The examples lack hyphenation, which partly explains the too-variable interword spacing. Is this because Chrome still fails to support hyphenation, unlike, for example, Firefox?
There are other subtle defects, which make these PDFs pretty good, but not high quality.
Here is a brief discussion of some of the shortcomings of web typography, and why we still need to use TeX if we want the most beautiful and easiest to read results:
I would say similarly to hyphenation is TeX's ability to place page breaks optimally. I don't believe any web technology can solve this problem at the moment.
Just printing the <p> tag, with its constraints of text layout on all layers (word, line, paragraph, page) already has a lot of details you need to get right to get naturally readable text flow before adding on all the other complexities of html. For instance, if you have a single line creep onto the next page, but you could also just move the entire paragraph to the next page and subtly adjust spacing on the first page, then that is preferable so that each paragraph resides entirely on one page. This is obviously not always possible or desirable, so it turns into a search problem with many variables that can be dynamically altered in the middle of text flowing.
My understanding of modern CSS engines is both that a) CSS itself lacks the natural primitives to even express constraints you'd find in TeX, and also b) the concerns necessary to solve page layout to this degree fall into the type of search problem that browsers tend to try to avoid when rendering.
Of course, there's an argument to be made that if people don't realize it's missing, maybe it wasn't terribly valuable to begin with. I'd imagine for most home uses it's not very useful, but the fact that you can typeset decades old documents at a de-facto professional level, for free, OR with heavily modified engines allowing more modern practices, is really quite amazing. I hope the effort that went into formalizing "readable text" doesn't get lost as people move on from TeX--it'd be great to get some of this capacity in a browser with competing implementations; TeX is a lot to learn for most people, and it's also turing complete, which is IMHO mostly a bad sign for accessibility.
There are also projects which attempt to render HTML to TeX, but they were frankly mostly terrible the last time I looked. I honestly wonder if it's easier these days for javascript to attempt to render the DOM to TeX and just leverage the browser as much as possible, but I'm not familiar enough with the DOM to speculate on how much this is likely to work on unaltered pages. My guess is you only get so much for free before you have to specifically consider that output scenario, just like other types of responsive layout.

**SET TASK 1**.
Translate this sentence from the thread on TeX and web typography into Spanish: "I don't believe any web technology can solve this problem at the moment."
**SET TASK 2**.
Write the next part of the thread on TeX and web typography, beginning after its final sentence.
The material after this point comes from a separate source.

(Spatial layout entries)
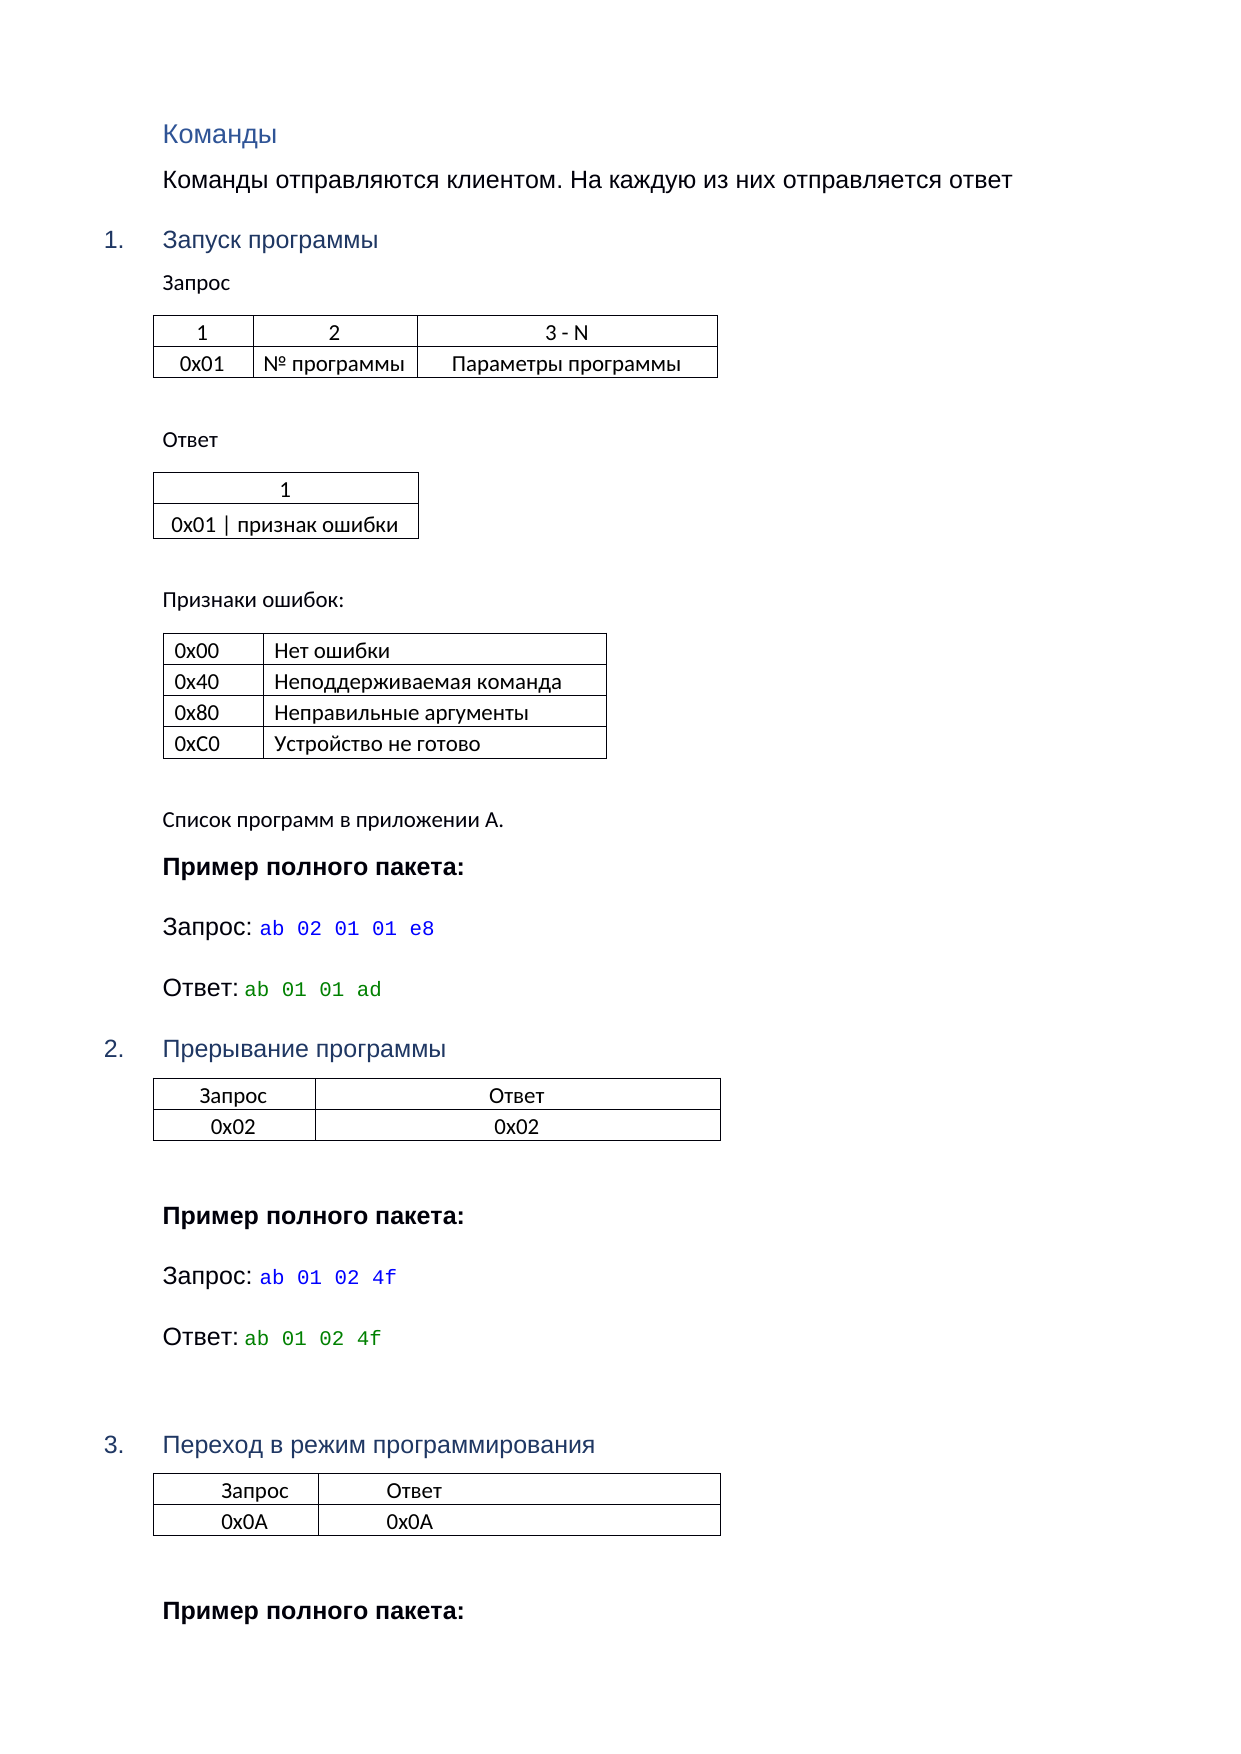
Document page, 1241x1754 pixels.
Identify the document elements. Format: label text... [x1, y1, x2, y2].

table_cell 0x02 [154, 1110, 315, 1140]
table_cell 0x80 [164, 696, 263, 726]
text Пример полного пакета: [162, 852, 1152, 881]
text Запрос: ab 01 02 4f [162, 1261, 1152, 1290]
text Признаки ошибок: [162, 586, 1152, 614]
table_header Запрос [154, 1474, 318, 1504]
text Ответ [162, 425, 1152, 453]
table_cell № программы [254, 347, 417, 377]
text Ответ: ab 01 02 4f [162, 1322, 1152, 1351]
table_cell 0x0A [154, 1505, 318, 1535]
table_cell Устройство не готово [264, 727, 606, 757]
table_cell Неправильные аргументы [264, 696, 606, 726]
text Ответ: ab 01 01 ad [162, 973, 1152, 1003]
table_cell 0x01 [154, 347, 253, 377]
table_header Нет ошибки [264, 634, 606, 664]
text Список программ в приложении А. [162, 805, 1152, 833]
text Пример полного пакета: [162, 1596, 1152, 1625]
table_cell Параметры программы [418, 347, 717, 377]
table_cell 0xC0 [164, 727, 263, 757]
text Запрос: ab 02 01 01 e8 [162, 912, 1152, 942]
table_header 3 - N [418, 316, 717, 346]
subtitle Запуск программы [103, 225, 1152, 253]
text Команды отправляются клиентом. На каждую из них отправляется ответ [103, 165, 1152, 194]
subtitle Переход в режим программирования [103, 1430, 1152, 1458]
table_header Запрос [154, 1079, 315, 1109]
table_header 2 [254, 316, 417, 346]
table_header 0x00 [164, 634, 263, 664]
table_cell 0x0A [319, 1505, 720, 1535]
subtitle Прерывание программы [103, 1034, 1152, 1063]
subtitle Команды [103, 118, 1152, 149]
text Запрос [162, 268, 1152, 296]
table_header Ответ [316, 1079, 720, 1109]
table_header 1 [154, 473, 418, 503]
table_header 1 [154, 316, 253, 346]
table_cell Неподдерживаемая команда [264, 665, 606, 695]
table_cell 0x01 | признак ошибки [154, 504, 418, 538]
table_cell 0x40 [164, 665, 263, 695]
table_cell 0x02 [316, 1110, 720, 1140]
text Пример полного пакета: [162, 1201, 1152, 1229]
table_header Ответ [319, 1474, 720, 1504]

* * *

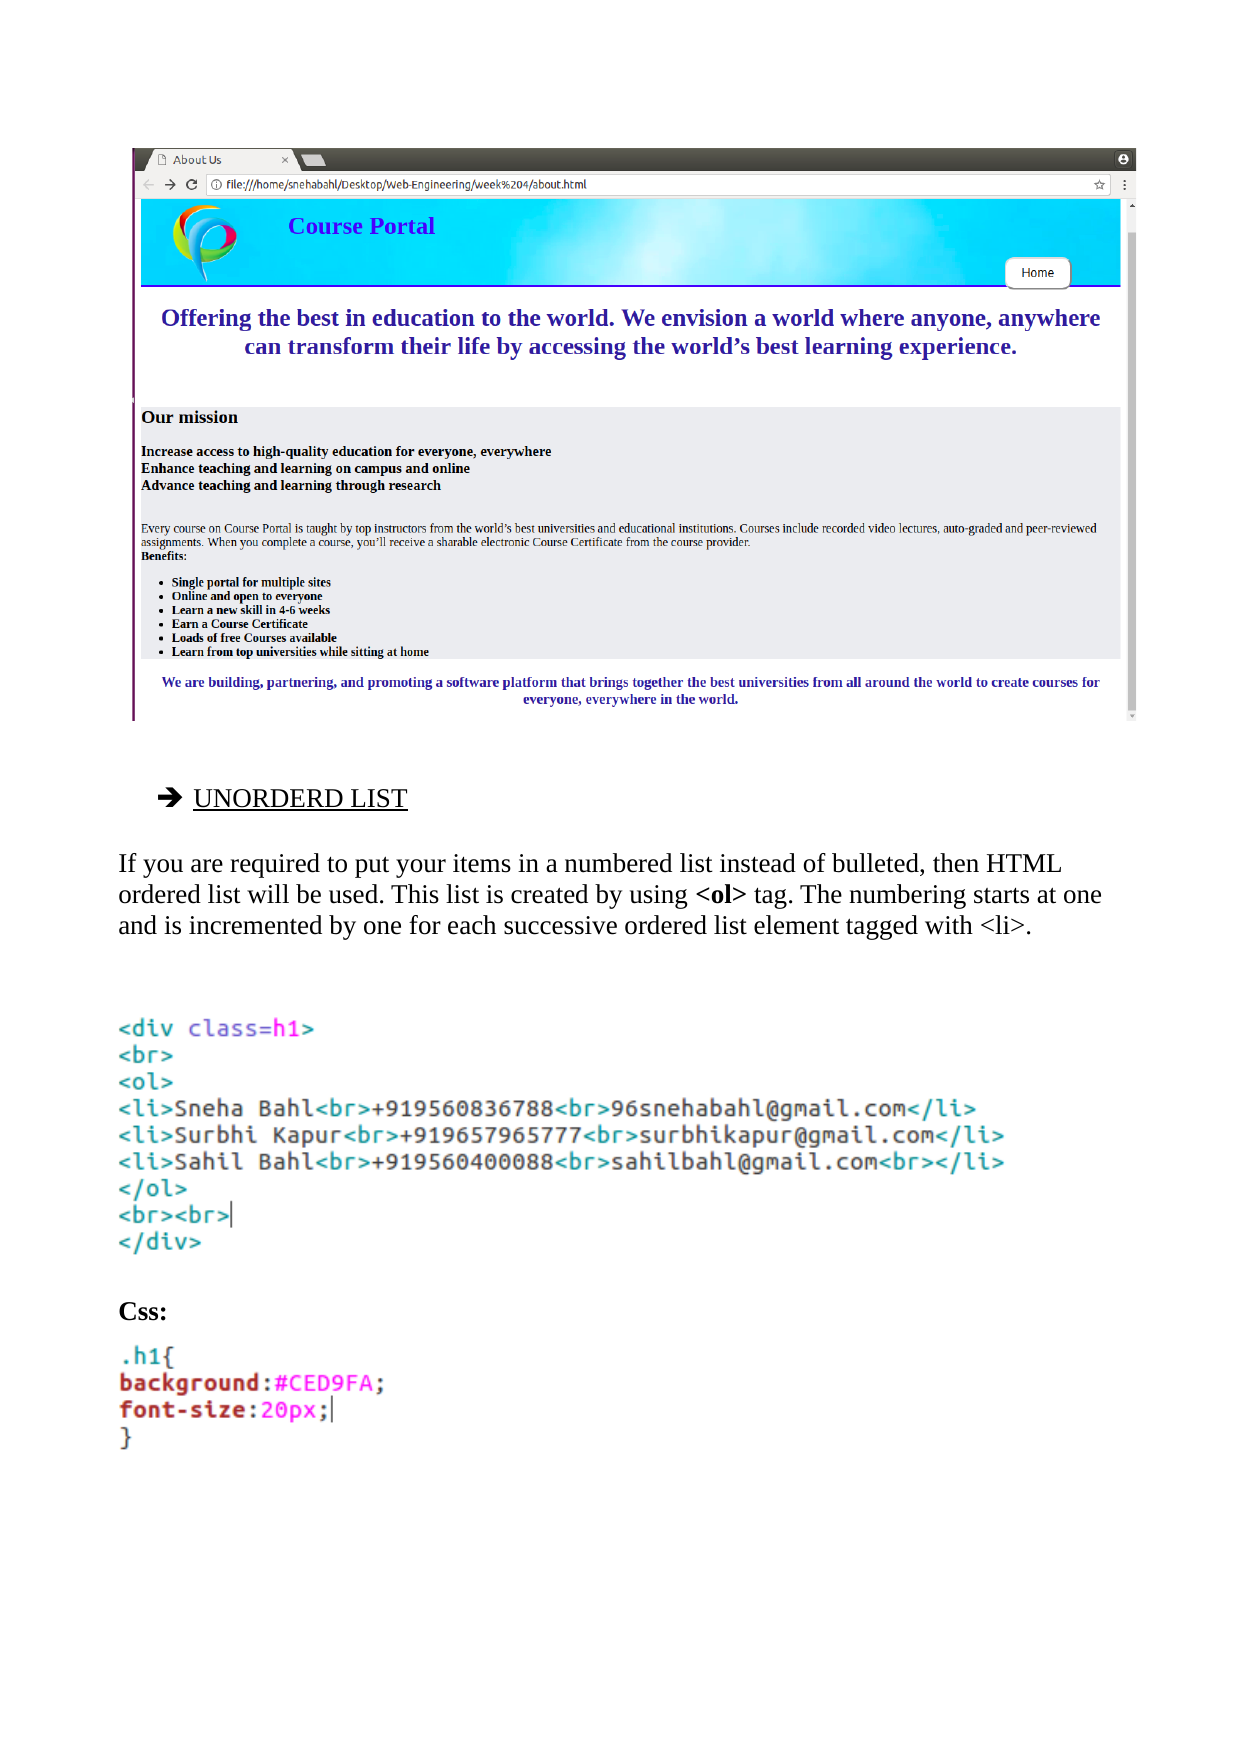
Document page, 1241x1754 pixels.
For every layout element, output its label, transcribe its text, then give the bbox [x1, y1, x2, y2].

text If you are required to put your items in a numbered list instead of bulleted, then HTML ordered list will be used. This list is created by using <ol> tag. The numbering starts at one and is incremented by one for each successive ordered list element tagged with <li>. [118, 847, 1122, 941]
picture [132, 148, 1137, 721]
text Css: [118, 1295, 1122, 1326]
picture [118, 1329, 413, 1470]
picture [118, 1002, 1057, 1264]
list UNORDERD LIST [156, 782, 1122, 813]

* * *

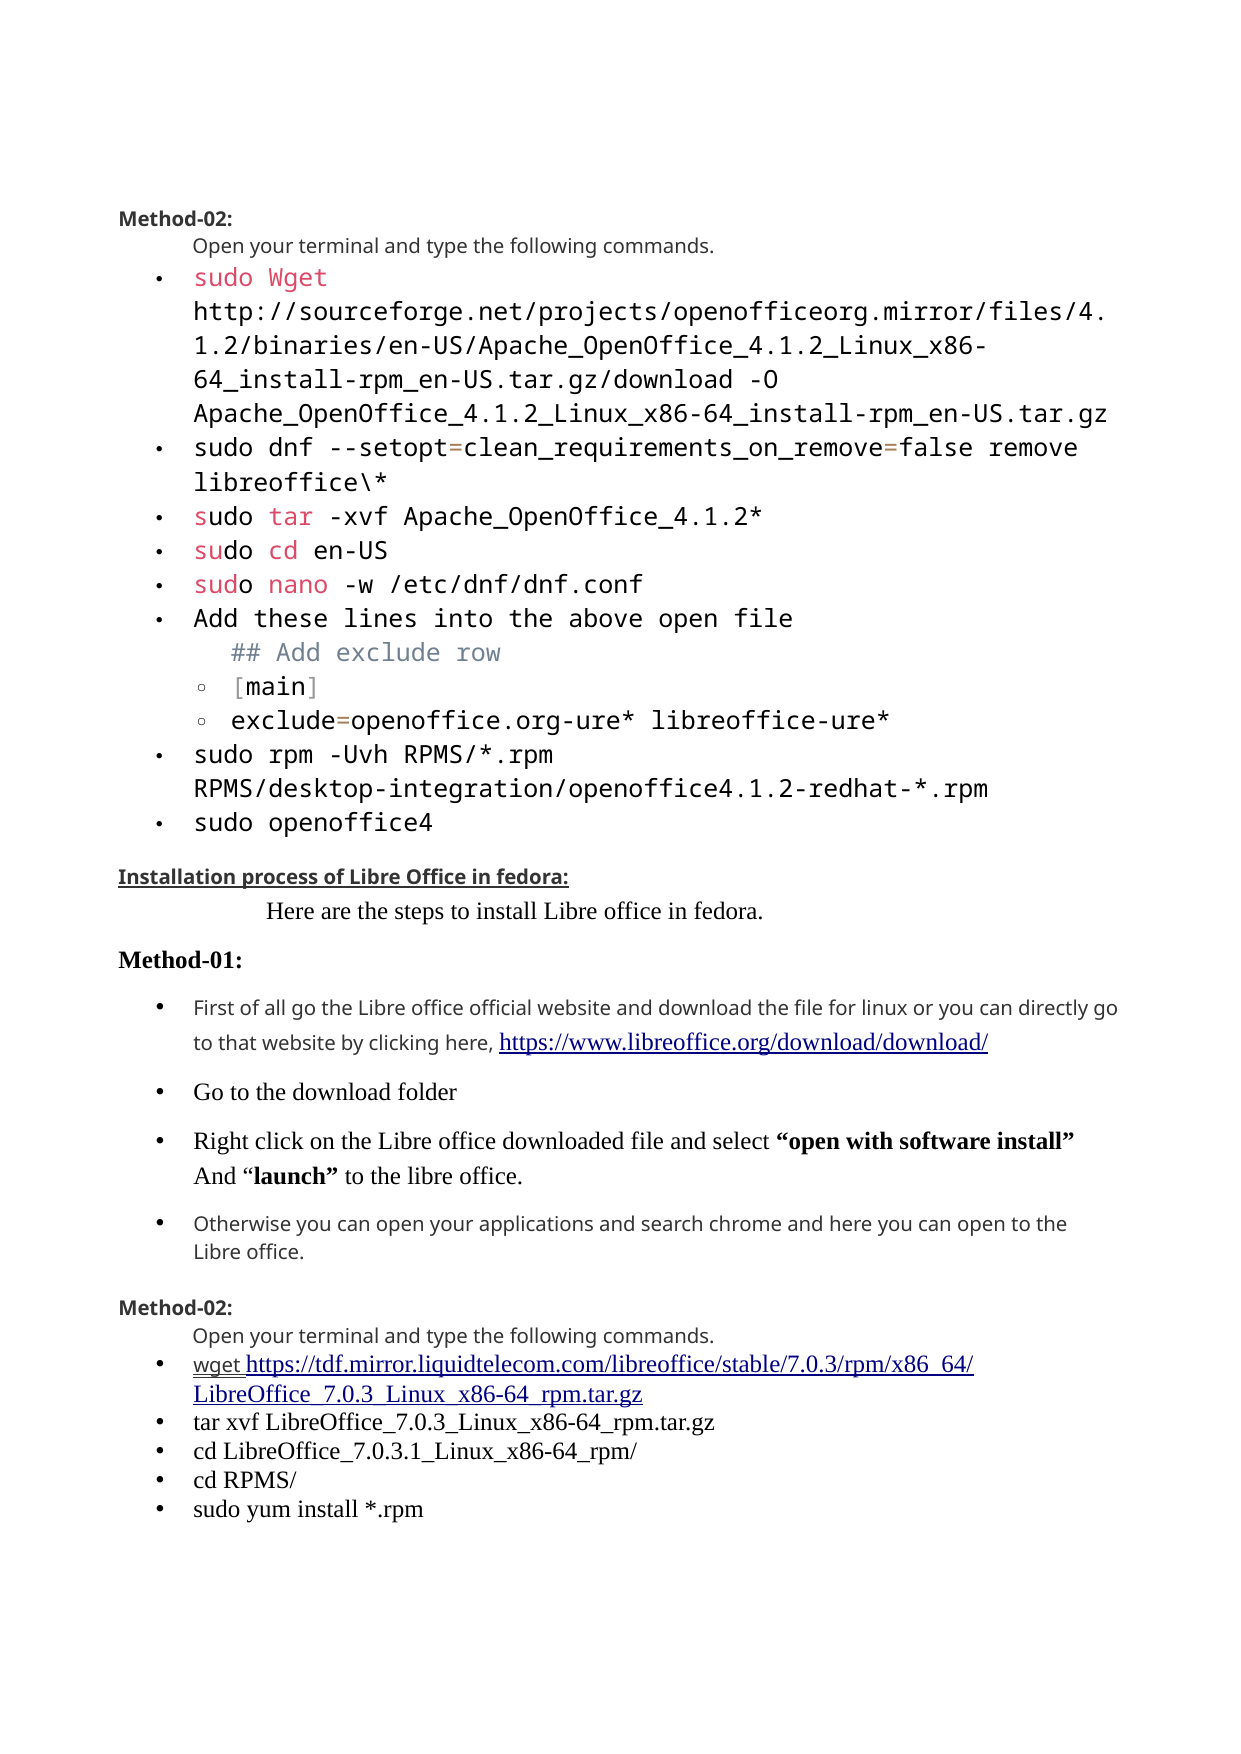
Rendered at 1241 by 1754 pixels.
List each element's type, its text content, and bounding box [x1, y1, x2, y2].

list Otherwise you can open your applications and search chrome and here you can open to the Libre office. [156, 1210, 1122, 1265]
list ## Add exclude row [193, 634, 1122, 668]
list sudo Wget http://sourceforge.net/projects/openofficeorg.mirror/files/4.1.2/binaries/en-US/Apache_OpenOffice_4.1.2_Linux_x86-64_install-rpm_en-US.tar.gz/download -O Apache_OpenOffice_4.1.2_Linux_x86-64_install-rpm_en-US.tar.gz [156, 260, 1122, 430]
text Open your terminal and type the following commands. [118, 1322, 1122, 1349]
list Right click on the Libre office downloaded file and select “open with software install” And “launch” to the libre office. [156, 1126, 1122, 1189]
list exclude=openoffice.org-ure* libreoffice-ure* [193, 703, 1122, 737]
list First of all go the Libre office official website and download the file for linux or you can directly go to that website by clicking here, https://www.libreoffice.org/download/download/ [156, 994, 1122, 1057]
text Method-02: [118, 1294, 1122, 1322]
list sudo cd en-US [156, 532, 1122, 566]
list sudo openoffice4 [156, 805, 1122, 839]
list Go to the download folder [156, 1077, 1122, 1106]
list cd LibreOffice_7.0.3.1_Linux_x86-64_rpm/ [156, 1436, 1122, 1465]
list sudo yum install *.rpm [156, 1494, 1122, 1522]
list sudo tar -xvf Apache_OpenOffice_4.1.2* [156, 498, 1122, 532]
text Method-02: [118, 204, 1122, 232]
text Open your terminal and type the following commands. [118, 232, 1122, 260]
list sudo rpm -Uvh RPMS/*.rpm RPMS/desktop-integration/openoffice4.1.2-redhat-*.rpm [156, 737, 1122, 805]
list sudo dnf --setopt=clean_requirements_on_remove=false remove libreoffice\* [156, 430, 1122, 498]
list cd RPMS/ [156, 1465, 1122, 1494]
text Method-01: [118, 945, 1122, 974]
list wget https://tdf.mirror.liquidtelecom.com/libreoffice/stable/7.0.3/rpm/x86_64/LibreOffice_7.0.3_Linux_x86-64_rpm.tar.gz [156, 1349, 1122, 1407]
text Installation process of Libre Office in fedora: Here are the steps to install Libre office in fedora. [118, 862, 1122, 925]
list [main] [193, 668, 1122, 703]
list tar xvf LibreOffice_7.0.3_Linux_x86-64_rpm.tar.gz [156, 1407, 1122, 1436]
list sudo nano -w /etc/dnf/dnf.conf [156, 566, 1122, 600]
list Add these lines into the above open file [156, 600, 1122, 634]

**RESPONSE 1**.
No creo que ninguna tecnología web pueda resolver este problema por el momento.

**RESPONSE 2**.
I was wondering the same as it’s a common use-case for the project I run (browserless.io). Seems to be a big demand for sane PDF rendering and generation.
Been pretty interesting seeing webtech handle these kinds of problems
How would that compare to, say, an HTML template + wkhtmltopdf?
Also I feel like the biggest gripe with generating (long) PDFs from HTML are things such as page numbering, orphans and widows, semantically correct word-wrapping, page margins, etc...
Chrome does a decent job but is nowhere close to what LaTeX can do.
It is open to contributions, so any thoughts welcome. In a nutshell, all your points are valid. Chrome is one of the best browsers, but still behind LaTeX in some aspects. But which will evolve faster in the future ?
> Also I feel like the biggest gripe with generating (long) PDFs from HTML are things such as page numbering, orphans and widows, semantically correct word-wrapping, page margins, etc...
Oh how much i would love to have good way how to generate print quality PDFs. The real problem is not hyphenation but how lines are composed. If you want even lines in type set to block then there is probably only Adobe Indesign and LaTeX anything else uses "single line composer" i dont know the algorythm but Latex and Indesign are only ones which take multiple lines into considiration. Latex is sort of Okay but the algorythm in Indesign is still highly superior. I suspect that is some Adobe secret sauce. Pity because you cant run indesign on server, you have it open and use "extendscript" their version of old ECMAScript 3 :(
Adobe's secret sauce is largely implemented in the microtype package in LaTeX world (character protrusion for optical margin alignment and font expansion for more even interword spacing and less hyphenation). Also the technology didn't originate at Adobe; Adobe purchased the technology from URW who developed the hz-program that was the real pioneer for those micro-typographic adjustments.
Have you looked at Prince [1]? It's commercial, but highly regarded.
The coolest project I've seen with it is OMA (Rem Koolhaas' architecture firm), which uses it to print internal, very professional-looking booklets automatically generated from data, text and photos stored in Sanity [2]. (The Sanity team also built the system to make the booklets.)
Seems kind of neat. But for my purposes I will still use Markdown to PDF using pandoc etc.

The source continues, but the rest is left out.